Nach dem Rücktritt der SPD-Parteivorsitzenden Andrea Nahles hört man erneut das immer gleiche Argument: Deutschland braucht angeblich nichts so sehr wie eine stabile Regierung. Vor dem Hintergrund der heutigen Herausforderungen müsse die deutsche Regierung stabil sein, betont zum Beispiel der CDU/CSU-Fraktionsvorsitzende Ralph Brinkhaus in der ARD. "In diesen Zeiten eine Regierungskrise zu haben, das macht keinen Sinn." Jetzt komme es nicht darauf an, "wer wann an die Regierung kommt, sondern dass wir unserem Land am besten dienen." [4] Eine Prise Pathos darf natürlich nie fehlen. Neuwahlen will er keine, schließlich seien die Regierungsparteien bis 2021 gewählt.

Ständig dieses substanzlose Politikersprech. Macht denn eine Regierungskrise überhaupt jemals Sinn? Dafür ist nie der passende Zeitpunkt, die kommt immer zur Unzeit. Und wäre dem Land (sprich den Bürgerinnen und Bürgern) nicht eher gedient, wenn es zu Neuwahlen käme? Ob die Regierung stabil ist, mag vielleicht für die Regierungsparteien, die derzeit in den Umfragen stark an Zustimmung verlieren, einen Wert besitzen. Doch bei aller wünschenswerten Stabilität muss man auch fragen: Wozu muss die Regierung eigentlich stabil sein? Bekommt sie denn noch irgendetwas auf die Reihe? Die Bevölkerung hat nämlich den Eindruck, dass in zentralen Politikfeldern nicht mehr allzu viel läuft, daher kommen ja die Verluste bei den Wahlen.
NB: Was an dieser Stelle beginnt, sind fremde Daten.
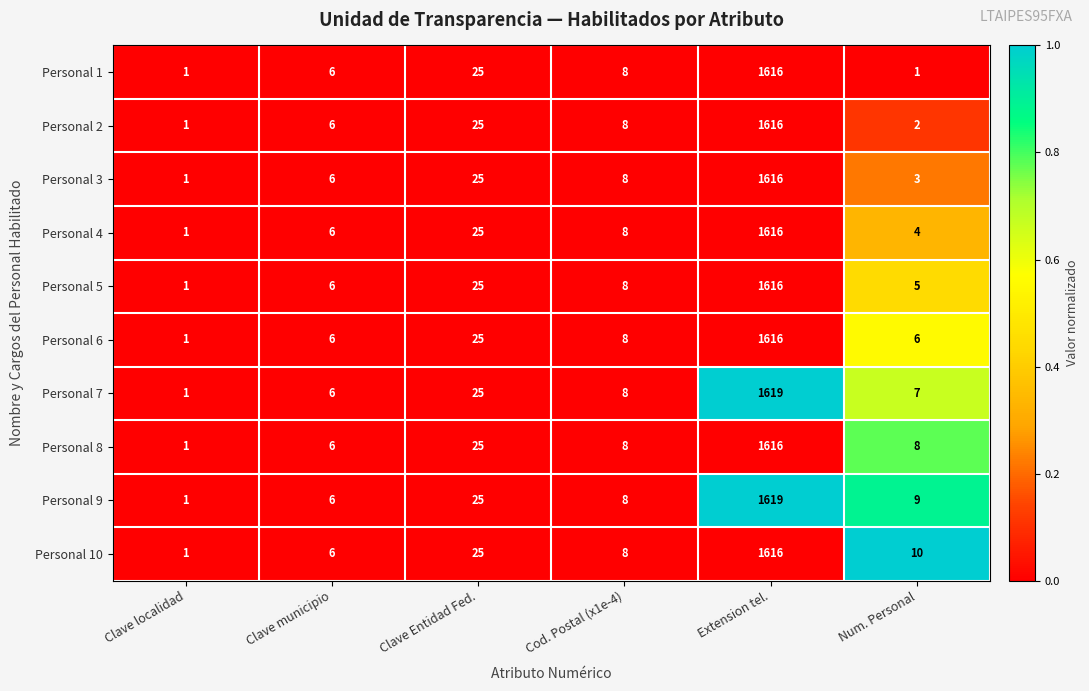

Where does the Personal 4 series first go above 8?

Clave Entidad Fed.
Klimaschutz? Die Regierungsparteien streiten noch immer über das beste Konzept. Und bis dahin geschieht - genau: nichts. Digitalisierung? Der Netzausbau geht wie gewohnt schleppend voran. Verkehrspolitik? Das Ziel, eine Million Elektrofahrzeuge bis 2020 auf die Straßen zu bringen, ist mittlerweile in weite Ferne gerückt. Wohnungsbau? Die fertiggestellten Wohnungen sind 2018 um gerade mal 0,4 Prozent gestiegen. In absoluten Zahlen sind das läppische 1.100 Neubauwohnungen mehr als im Jahr 2017. Wohlgemerkt, die Zahl bezieht sich auf ganz Deutschland, nicht auf eine einzige Stadt. Wollte die Regierung nicht bis zum Ende der Legislaturperiode 1,5 Mio. zusätzliche Wohnungen bauen? Der Mietenwahnsinn geht also munter weiter. Und Europa? Nun, fragen Sie mal Herrn Macron nach der Antwort der Bundesregierung auf seine Vorschläge. Nein, fragen Sie ihn lieber nicht, er wird womöglich wütend. Diese Art von Stabilität haben die Bürgerinnen und Bürger gründlich satt.
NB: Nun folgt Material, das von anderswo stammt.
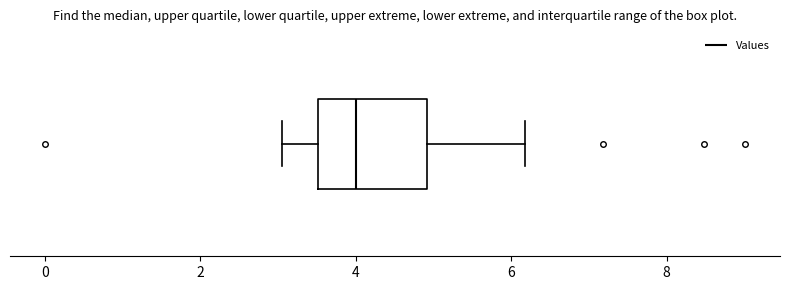

Where does the left whisker of the box end on the x-axis? The values are not printed on the chart, so give them approximately, as read against the axis.

3.0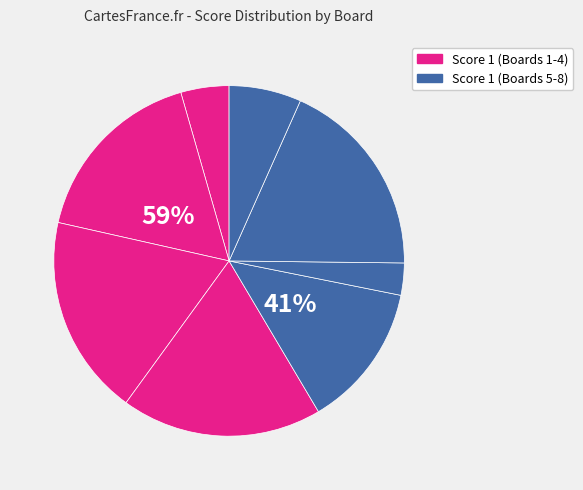

Which category has the smallest portion of the pie?

Board 6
Eine stabile Regierung macht im Grunde nur Sinn, wenn sie auch wirklich regiert, d.h. Sachpolitik betreibt. Man hat allerdings den Eindruck, dass das Regieren für die Regierungsparteien zum Selbstzweck verkommen ist. Die Regierung wird wie ein Notfallpatient gerade noch so künstlich am Leben gehalten. Ihren gegenwärtigen Zustand als komatös zu bezeichnen, ist keineswegs unberechtigt. Der nordrhein-westfälische Ministerpräsident Armin Laschet (CDU) fordert die Bundesregierung auf, ihre Arbeit auch nach dem Rücktritt von Nahles weiter zu machen. "Das sei wichtig für das Allgemeinwohl. (...) Laschet nannte als wichtiges Vorhaben den Kohleausstieg." [5] Das hätte er seinen eigenen Parteifreunden sagen sollen, denn in der CDU/CSU-Bundestagsfraktion gibt es massiven Widerstand gegen den Kohleausstieg. Die Empfehlungen der Kohlekommission seien nicht bindend, heißt es dort. Es geht drunter und drüber, in der GroKo herrscht ein heilloses Durcheinander. Dieser Hühnerhaufen ist anscheinend vollkommen unfähig, eine stabile Regierung zu bilden. Jedenfalls eine, in der es um mehr als nur um Posten und Pöstchen geht.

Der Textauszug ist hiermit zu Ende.